Collection entries
============================================================
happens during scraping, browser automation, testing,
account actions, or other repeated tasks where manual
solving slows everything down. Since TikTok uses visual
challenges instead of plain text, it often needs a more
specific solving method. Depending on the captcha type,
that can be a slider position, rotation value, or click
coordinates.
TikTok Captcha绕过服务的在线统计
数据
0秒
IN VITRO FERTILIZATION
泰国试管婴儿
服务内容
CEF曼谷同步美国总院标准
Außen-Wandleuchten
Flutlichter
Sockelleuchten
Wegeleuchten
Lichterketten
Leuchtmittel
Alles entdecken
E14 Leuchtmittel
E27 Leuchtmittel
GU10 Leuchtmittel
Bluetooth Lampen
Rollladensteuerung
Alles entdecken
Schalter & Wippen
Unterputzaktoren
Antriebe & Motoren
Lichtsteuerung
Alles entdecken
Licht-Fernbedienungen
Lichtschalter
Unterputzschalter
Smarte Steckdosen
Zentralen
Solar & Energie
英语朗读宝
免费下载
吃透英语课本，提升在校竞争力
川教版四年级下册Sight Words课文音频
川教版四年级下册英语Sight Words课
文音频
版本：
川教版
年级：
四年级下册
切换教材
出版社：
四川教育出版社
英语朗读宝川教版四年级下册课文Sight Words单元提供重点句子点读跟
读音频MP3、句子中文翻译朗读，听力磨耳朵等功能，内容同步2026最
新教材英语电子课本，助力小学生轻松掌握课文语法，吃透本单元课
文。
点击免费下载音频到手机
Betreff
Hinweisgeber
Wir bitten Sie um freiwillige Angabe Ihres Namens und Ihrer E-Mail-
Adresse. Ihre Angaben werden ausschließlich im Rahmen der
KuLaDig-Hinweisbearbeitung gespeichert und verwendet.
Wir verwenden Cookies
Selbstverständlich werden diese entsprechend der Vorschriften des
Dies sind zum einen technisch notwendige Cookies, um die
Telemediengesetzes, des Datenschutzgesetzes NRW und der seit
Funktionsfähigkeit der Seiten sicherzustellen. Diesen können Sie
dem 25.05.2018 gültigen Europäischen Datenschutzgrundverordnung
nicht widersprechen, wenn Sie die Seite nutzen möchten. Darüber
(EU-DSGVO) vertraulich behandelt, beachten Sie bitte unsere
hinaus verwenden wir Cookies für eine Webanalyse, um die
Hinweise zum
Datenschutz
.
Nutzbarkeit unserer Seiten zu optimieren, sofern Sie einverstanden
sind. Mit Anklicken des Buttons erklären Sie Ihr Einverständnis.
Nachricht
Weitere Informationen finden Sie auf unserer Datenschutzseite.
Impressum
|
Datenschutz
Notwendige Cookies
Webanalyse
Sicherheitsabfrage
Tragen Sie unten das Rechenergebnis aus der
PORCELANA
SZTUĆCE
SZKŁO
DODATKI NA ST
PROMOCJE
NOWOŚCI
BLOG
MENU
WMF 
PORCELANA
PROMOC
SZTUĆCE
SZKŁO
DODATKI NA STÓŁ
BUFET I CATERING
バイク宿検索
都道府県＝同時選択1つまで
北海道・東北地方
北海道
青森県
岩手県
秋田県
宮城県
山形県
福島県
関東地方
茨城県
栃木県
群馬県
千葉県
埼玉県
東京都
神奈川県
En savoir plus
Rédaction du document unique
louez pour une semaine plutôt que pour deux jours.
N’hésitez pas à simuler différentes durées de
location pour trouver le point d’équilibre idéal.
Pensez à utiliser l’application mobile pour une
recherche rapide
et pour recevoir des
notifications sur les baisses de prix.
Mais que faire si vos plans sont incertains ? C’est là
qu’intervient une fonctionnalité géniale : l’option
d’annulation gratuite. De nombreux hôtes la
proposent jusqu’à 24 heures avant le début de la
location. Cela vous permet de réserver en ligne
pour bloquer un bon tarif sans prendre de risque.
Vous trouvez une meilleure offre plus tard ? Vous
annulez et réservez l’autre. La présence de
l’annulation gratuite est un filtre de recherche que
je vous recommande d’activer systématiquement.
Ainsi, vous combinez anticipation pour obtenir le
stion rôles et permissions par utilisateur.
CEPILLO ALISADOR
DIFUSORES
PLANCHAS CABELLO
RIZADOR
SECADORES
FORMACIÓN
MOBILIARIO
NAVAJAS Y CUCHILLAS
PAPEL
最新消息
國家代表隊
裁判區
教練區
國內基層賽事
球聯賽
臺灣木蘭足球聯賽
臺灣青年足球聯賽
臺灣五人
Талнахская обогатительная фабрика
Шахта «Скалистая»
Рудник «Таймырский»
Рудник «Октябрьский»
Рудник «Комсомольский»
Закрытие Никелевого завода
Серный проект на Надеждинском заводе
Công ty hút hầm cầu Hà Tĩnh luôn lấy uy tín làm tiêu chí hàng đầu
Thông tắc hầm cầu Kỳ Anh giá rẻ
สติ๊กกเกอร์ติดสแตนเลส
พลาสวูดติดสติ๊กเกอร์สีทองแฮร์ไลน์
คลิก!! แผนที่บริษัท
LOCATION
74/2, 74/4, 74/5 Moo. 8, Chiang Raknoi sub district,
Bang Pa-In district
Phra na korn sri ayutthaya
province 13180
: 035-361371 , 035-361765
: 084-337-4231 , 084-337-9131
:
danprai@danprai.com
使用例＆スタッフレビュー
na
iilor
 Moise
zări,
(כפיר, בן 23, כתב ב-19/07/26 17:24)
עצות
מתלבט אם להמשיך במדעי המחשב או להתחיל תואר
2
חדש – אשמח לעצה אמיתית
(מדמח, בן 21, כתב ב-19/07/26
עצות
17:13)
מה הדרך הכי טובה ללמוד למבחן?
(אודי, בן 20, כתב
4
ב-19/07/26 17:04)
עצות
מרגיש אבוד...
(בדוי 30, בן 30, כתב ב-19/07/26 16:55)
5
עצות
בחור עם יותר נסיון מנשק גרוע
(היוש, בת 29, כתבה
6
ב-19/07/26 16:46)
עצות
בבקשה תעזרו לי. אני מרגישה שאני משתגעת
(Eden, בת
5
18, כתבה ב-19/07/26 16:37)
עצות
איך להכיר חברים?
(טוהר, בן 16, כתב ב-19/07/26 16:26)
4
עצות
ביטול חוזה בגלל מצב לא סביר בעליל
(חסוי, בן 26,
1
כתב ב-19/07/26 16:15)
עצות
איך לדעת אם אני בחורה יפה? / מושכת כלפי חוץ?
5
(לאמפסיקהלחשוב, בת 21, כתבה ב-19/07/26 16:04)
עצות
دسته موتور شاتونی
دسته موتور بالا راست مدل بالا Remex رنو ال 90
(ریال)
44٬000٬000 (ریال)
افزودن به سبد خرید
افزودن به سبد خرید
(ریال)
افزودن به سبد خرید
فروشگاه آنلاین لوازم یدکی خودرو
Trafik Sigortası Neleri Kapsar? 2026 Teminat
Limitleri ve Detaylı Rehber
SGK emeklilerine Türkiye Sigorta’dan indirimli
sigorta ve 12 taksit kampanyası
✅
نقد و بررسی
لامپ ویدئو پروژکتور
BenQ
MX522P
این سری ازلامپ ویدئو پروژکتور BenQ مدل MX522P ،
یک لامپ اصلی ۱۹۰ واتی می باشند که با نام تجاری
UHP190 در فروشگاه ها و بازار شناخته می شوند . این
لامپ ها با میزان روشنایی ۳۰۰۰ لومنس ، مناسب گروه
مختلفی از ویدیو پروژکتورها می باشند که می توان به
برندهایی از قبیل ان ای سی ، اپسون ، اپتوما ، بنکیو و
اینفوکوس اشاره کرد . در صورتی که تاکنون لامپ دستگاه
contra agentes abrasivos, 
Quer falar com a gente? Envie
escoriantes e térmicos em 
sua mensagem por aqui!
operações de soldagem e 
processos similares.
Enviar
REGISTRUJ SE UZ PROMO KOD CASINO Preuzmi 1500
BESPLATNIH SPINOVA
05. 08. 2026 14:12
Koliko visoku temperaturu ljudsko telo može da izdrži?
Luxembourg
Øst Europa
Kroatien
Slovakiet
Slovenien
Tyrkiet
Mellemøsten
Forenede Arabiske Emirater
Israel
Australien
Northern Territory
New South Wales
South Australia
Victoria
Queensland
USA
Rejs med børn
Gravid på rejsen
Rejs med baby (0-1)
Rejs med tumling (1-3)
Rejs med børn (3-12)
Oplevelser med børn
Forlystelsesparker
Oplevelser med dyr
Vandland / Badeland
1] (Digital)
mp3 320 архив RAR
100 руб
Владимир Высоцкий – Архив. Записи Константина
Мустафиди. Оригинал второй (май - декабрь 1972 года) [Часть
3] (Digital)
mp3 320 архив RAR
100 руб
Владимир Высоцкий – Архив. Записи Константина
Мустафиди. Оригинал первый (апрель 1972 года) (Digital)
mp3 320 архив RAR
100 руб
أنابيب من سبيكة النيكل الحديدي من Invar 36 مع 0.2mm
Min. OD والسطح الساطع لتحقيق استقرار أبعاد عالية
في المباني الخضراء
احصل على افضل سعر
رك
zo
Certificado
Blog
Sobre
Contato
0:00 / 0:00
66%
============================================================
Prompt
Copy the rows exactly, from the first one down to the line with "读音频MP3、句子中文翻译朗读，听力磨耳朵等功能，内容同步2026最", including that line.

Response box
happens during scraping, browser automation, testing,
account actions, or other repeated tasks where manual
solving slows everything down. Since TikTok uses visual
challenges instead of plain text, it often needs a more
specific solving method. Depending on the captcha type,
that can be a slider position, rotation value, or click
coordinates.
TikTok Captcha绕过服务的在线统计
数据
0秒
IN VITRO FERTILIZATION
泰国试管婴儿
服务内容
CEF曼谷同步美国总院标准
Außen-Wandleuchten
Flutlichter
Sockelleuchten
Wegeleuchten
Lichterketten
Leuchtmittel
Alles entdecken
E14 Leuchtmittel
E27 Leuchtmittel
GU10 Leuchtmittel
Bluetooth Lampen
Rollladensteuerung
Alles entdecken
Schalter & Wippen
Unterputzaktoren
Antriebe & Motoren
Lichtsteuerung
Alles entdecken
Licht-Fernbedienungen
Lichtschalter
Unterputzschalter
Smarte Steckdosen
Zentralen
Solar & Energie
英语朗读宝
免费下载
吃透英语课本，提升在校竞争力
川教版四年级下册Sight Words课文音频
川教版四年级下册英语Sight Words课
文音频
版本：
川教版
年级：
四年级下册
切换教材
出版社：
四川教育出版社
英语朗读宝川教版四年级下册课文Sight Words单元提供重点句子点读跟
读音频MP3、句子中文翻译朗读，听力磨耳朵等功能，内容同步2026最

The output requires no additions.